Dundalk Football Club has survived overnight, and there is a sense now that a deal to buy the club and avoid receivership is close.
Minister of State for Sport Thomas Byrne made a positive intervention yesterday, suggesting that the club’s application for €500,000 in Sports Capital Grant funding would be approved in full or almost so in the next two weeks. This would remove that amount from the worry list of the now sole group in discussion with owner Brian Ainscough.
None of that money can go towards the estimated €1 million it will take to get to the end of the season, but it is something that will pay for the essential upgrades needed to the pitch and the ground at Oriel Park.
A local businessman is believed to be part of the consortium that will resume negotiations with Boston-based Ainscough later today.
Dundalk has had a litany of owners in recent years, with US influence bouncing back to local, back to the US, and now perhaps local once more. Perhaps there is a lesson in that.
There is an accepted one for the FAI, which accepted that the licensing due diligence that saw Dundalk’s licence granted last year was done primarily on the existing owners at the time but that there were gaps that would now be filled in terms of a new owner taking over between the granting and the new season.
In November 2021, PEAK6’s tenure ended with the purchase of the club by former owner and local businessman Andy Connolly and the team behind StatSports.
That came to an end before the start of this season when Brian Ainscough, who is US-based, switched his Irish interest from Kerry FC to Dundalk.
Peter Halpin was appointed as the CEO, and things were looking up again for a club with a proud 121-year history. However, it had fallen from the heights of European competition and SSE Airtricity League titles to a battle against relegation.

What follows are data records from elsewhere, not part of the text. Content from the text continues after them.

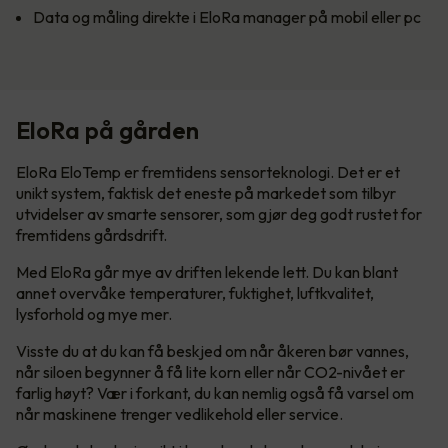
Data og måling direkte i EloRa manager på mobil eller pc
EloRa på gården
EloRa EloTemp er fremtidens sensorteknologi. Det er et
unikt system, faktisk det eneste på markedet som tilbyr
utvidelser av smarte sensorer, som gjør deg godt rustet for
fremtidens gårdsdrift.
Med EloRa går mye av driften lekende lett. Du kan blant
annet overvåke temperaturer, fuktighet, luftkvalitet,
lysforhold og mye mer.
Visste du at du kan få beskjed om når åkeren bør vannes,
når siloen begynner å få lite korn eller når CO2-nivået er
farlig høyt? Vær i forkant, du kan nemlig også få varsel om
når maskinene trenger vedlikehold eller service.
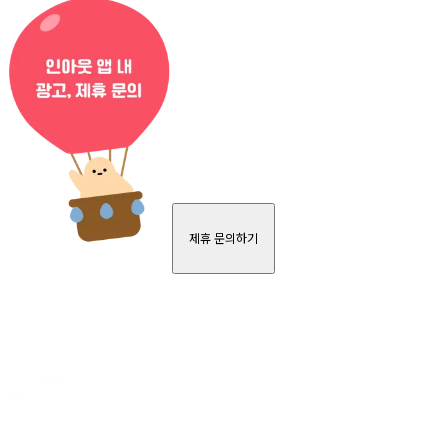
제휴 문의하기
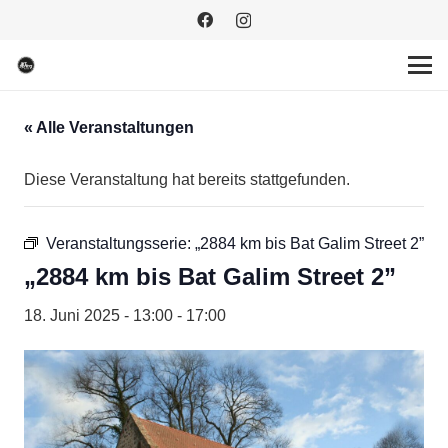
« Alle Veranstaltungen
Diese Veranstaltung hat bereits stattgefunden.
Veranstaltungsserie:
„2884 km bis Bat Galim Street 2”
„2884 km bis Bat Galim Street 2”
18. Juni 2025 - 13:00
-
17:00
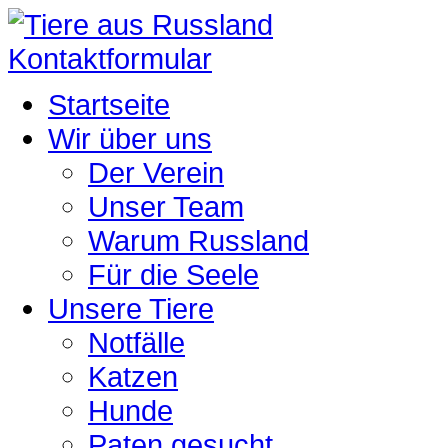
Kontaktformular
Startseite
Wir über uns
Der Verein
Unser Team
Warum Russland
Für die Seele
Unsere Tiere
Notfälle
Katzen
Hunde
Paten gesucht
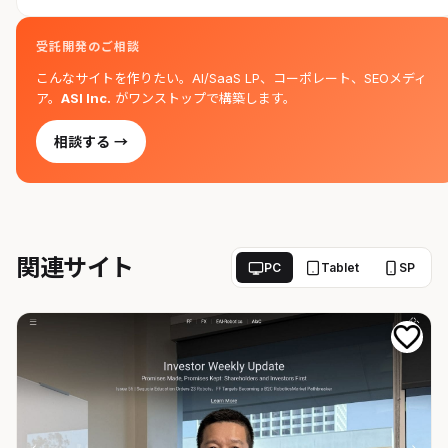
受託開発のご相談
こんなサイトを作りたい。AI/SaaS LP、コーポレート、SEOメディ
ア。
ASI Inc.
がワンストップで構築します。
相談する →
関連サイト
PC
Tablet
SP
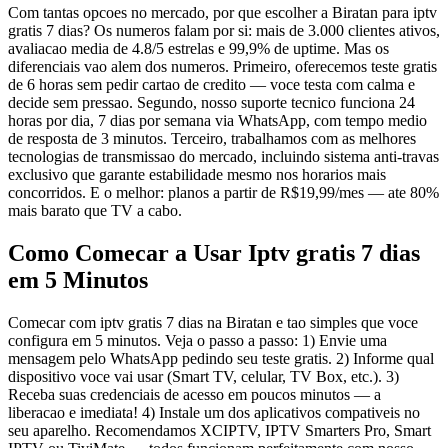
Com tantas opcoes no mercado, por que escolher a Biratan para iptv
gratis 7 dias? Os numeros falam por si: mais de 3.000 clientes ativos,
avaliacao media de 4.8/5 estrelas e 99,9% de uptime. Mas os
diferenciais vao alem dos numeros. Primeiro, oferecemos teste gratis
de 6 horas sem pedir cartao de credito — voce testa com calma e
decide sem pressao. Segundo, nosso suporte tecnico funciona 24
horas por dia, 7 dias por semana via WhatsApp, com tempo medio
de resposta de 3 minutos. Terceiro, trabalhamos com as melhores
tecnologias de transmissao do mercado, incluindo sistema anti-travas
exclusivo que garante estabilidade mesmo nos horarios mais
concorridos. E o melhor: planos a partir de R$19,99/mes — ate 80%
mais barato que TV a cabo.
Como Comecar a Usar Iptv gratis 7 dias
em 5 Minutos
Comecar com iptv gratis 7 dias na Biratan e tao simples que voce
configura em 5 minutos. Veja o passo a passo: 1) Envie uma
mensagem pelo WhatsApp pedindo seu teste gratis. 2) Informe qual
dispositivo voce vai usar (Smart TV, celular, TV Box, etc.). 3)
Receba suas credenciais de acesso em poucos minutos — a
liberacao e imediata! 4) Instale um dos aplicativos compativeis no
seu aparelho. Recomendamos XCIPTV, IPTV Smarters Pro, Smart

That is so again this year with Dundalk and Drogheda United adrift of Bohemians. Dundalk are a point behind and have played a game more. They have six matches left to avoid automatic relegation and get into a play-off. The fact that it will likely be between the two Louth clubs makes it even harder and the last game of the season is inevitably between the two.

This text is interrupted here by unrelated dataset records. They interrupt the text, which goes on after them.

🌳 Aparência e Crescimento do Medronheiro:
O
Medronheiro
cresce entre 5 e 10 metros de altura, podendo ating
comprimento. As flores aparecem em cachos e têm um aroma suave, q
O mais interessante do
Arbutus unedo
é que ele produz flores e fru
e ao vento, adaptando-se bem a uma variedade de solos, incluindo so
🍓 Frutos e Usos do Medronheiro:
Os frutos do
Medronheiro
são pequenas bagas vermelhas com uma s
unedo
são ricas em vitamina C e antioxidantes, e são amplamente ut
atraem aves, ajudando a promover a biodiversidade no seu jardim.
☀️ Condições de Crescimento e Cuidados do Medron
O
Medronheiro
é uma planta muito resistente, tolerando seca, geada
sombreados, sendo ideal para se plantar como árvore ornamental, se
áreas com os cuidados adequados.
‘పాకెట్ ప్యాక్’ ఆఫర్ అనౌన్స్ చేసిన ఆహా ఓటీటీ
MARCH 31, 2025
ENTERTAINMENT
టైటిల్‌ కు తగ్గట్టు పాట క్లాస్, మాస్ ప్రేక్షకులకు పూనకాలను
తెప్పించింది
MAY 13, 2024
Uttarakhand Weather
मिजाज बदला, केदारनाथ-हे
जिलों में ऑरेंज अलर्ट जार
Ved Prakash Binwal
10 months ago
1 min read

Today looks like a vital one in how the negotiations are progressing.
The FAI have helped by advancing some money from what would be due at the end of the season, but what the club really needs is a new investor with the financial soundness to absorb a poor season or two on the pitch and still invest for the long term.
They do not grow on trees, but they do exist.
Add in the strong local support for the club, and you have to hope that a solution can be found.